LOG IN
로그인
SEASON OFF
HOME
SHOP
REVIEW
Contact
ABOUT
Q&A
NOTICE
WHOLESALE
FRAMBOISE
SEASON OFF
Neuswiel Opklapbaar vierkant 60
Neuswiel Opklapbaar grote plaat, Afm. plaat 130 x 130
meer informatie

_Exercise details_. Please put the lines above into a numbered list, leaving out any blank lines.

_Task output_.
1. LOG IN
2. 로그인
3. SEASON OFF
4. HOME
5. SHOP
6. REVIEW
7. Contact
8. ABOUT
9. Q&A
10. NOTICE
11. WHOLESALE
12. FRAMBOISE
13. SEASON OFF
14. Neuswiel Opklapbaar vierkant 60
15. Neuswiel Opklapbaar grote plaat, Afm. plaat 130 x 130
16. meer informatie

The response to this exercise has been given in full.